TRIBUNNEWS.COM, JAKARTA - Direktur Tindak Pidana Ekonomi dan Khusus Bareskrim Polri, Brigjen Victor E Simanjuntak mengatakan Indonesia merupakan negara yang rawan pelaku cyber crime.
"Saat acara Global Conference on Cyber Space 2015 (GCCS 2015) di Den Haag Belanda. Indonesia mendapat catatan sebagai salah satu negara yang marak pelaku cyber crime," ujar Victor, Senin (20/4/2015) di Mabes Polri.
Tentunya, hal itu menurut Victor sangat mencoreng nama baik Indonesia di mata Internasional, dengan memberikan stigma tidak aman melakukan transaksi bisnis dengan Indonesia.
Selama dua tahun terakhir, diutarakan Victor, Direktorat Tindak Pidana Ekonomi dan Khusus Bareskrim Polri telah menerima 101 laporan dari 35 negara dengan total kerugian sebesar Rp 34 miliar.
"Modus yang dilaporkan beragam cara seperti mulai dari penipuan penjualan barang, penipuan dengan memalsukan email, penipuan penanaman saham/investasi, penipuan melalui telepon, termasuk ATM skimming," tutur Victor.
Atas hal itu, Victor juga mengimbau pihak perbankan turut serta aktif mempertahankan nama baik RI dimata Internasional dengan melakukan berbagai upaya pencegahan.
Victor menambahkan fasilitas perbankan yang sering disalahgunakan untuk kejahatan adalah penggunaan rekening milik WNI yang direkrut oleh para pelaku cyber crime sebagai kurir yang bertugas membuka rekening bank, menerima uang hasil kejahatan, mengakui bahwa uang tersebut diterima atas perjanjian bisnis yang legal.

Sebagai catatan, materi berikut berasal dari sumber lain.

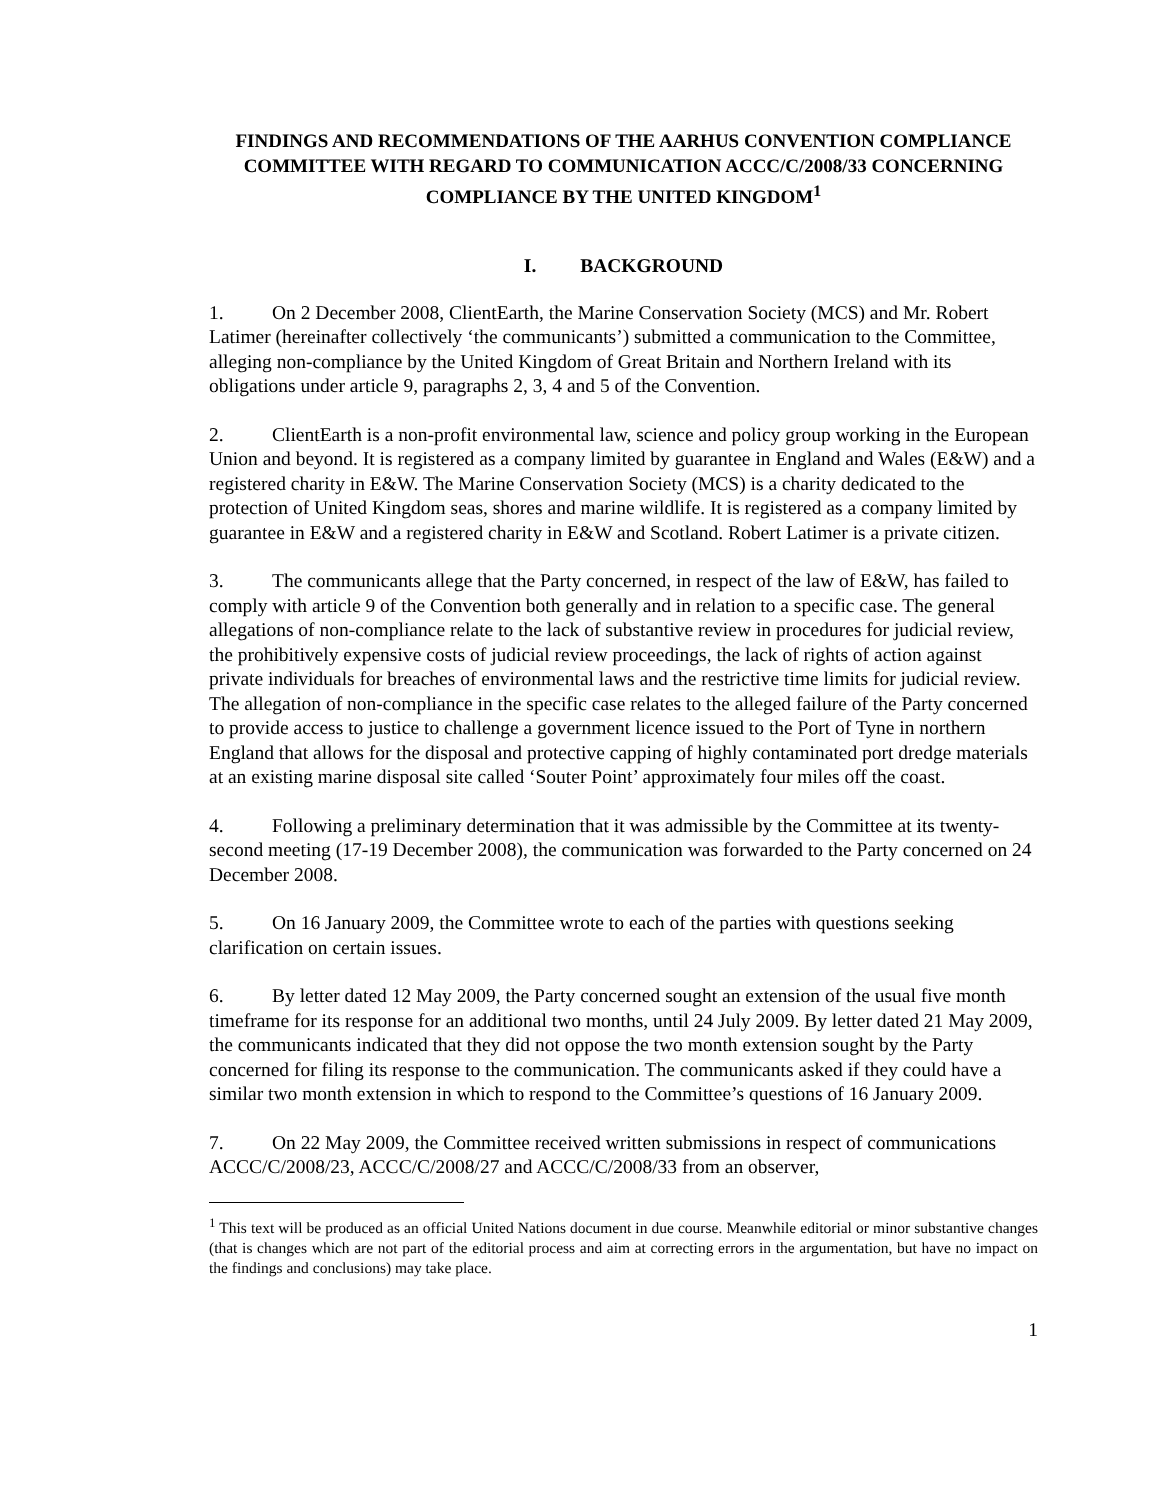FINDINGS AND RECOMMENDATIONS OF THE AARHUS CONVENTION COMPLIANCE COMMITTEE WITH REGARD TO COMMUNICATION ACCC/C/2008/33 CONCERNING COMPLIANCE BY THE UNITED KINGDOM<sup>1</sup>
I. BACKGROUND
1. On 2 December 2008, ClientEarth, the Marine Conservation Society (MCS) and Mr. Robert Latimer (hereinafter collectively ‘the communicants’) submitted a communication to the Committee, alleging non-compliance by the United Kingdom of Great Britain and Northern Ireland with its obligations under article 9, paragraphs 2, 3, 4 and 5 of the Convention.
2. ClientEarth is a non-profit environmental law, science and policy group working in the European Union and beyond. It is registered as a company limited by guarantee in England and Wales (E&W) and a registered charity in E&W. The Marine Conservation Society (MCS) is a charity dedicated to the protection of United Kingdom seas, shores and marine wildlife. It is registered as a company limited by guarantee in E&W and a registered charity in E&W and Scotland. Robert Latimer is a private citizen.
3. The communicants allege that the Party concerned, in respect of the law of E&W, has failed to comply with article 9 of the Convention both generally and in relation to a specific case. The general allegations of non-compliance relate to the lack of substantive review in procedures for judicial review, the prohibitively expensive costs of judicial review proceedings, the lack of rights of action against private individuals for breaches of environmental laws and the restrictive time limits for judicial review. The allegation of non-compliance in the specific case relates to the alleged failure of the Party concerned to provide access to justice to challenge a government licence issued to the Port of Tyne in northern England that allows for the disposal and protective capping of highly contaminated port dredge materials at an existing marine disposal site called ‘Souter Point’ approximately four miles off the coast.
4. Following a preliminary determination that it was admissible by the Committee at its twenty-second meeting (17-19 December 2008), the communication was forwarded to the Party concerned on 24 December 2008.
5. On 16 January 2009, the Committee wrote to each of the parties with questions seeking clarification on certain issues.
6. By letter dated 12 May 2009, the Party concerned sought an extension of the usual five month timeframe for its response for an additional two months, until 24 July 2009. By letter dated 21 May 2009, the communicants indicated that they did not oppose the two month extension sought by the Party concerned for filing its response to the communication. The communicants asked if they could have a similar two month extension in which to respond to the Committee’s questions of 16 January 2009.
7. On 22 May 2009, the Committee received written submissions in respect of communications ACCC/C/2008/23, ACCC/C/2008/27 and ACCC/C/2008/33 from an observer,
<sup>1</sup> This text will be produced as an official United Nations document in due course. Meanwhile editorial or minor substantive changes (that is changes which are not part of the editorial process and aim at correcting errors in the argumentation, but have no impact on the findings and conclusions) may take place.
1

Termasuk menarik uang secara tunai dari bank untuk diserahkan ke pelaku cyber crima, setelah dipotong komisi untuk kurir.
Sebelumnya, Bareskrim Polri menangkap pelaku cyber crima yang adalah Warga Negara Bulgaria karena melakukan pencurian uang nasabah bank melalui ATM. Kini tersangka berinisial IIT ini telah ditahan di Mabes Polri.
Direktur Tindak Pidana Ekonomi dan Khusus Bareskrim Polri, Brigjen Victor E Simanjuntak mengatakan modus yang dilakukan tersangka merupakan modus baru.
Biasanya para pelaku pencurian uang nasabah melalui ATM dilakukan dengan memasang alat pembaca magnetic stripe kartu atau skimmer. Dan memasang hidden camera untuk mengetahui PIN yang digunakan korban.
Namun kali ini modus yang dilakukan IIT berbeda, dan tergolong modus baru. Dimana tersangka menggunakan alat penyadap menyerupai router yang mampu membaca jalur transaksi kartu ATM milik korban. Sesaat setelah korban memasukkan kartunya ke mesin ATM.
"Kejahatan ini diketahui sejak 7 Februari 2015, dimana penyidik kami menerima laporan dari sebuah bank swasta soal adanya aktivitas mencurigakan yang terekam CCTV pada beberapa lokasi ATM di Bali dan dilakukan oleh WNA," kata Victor, Senin (20/4/2015) di Mabes Polri.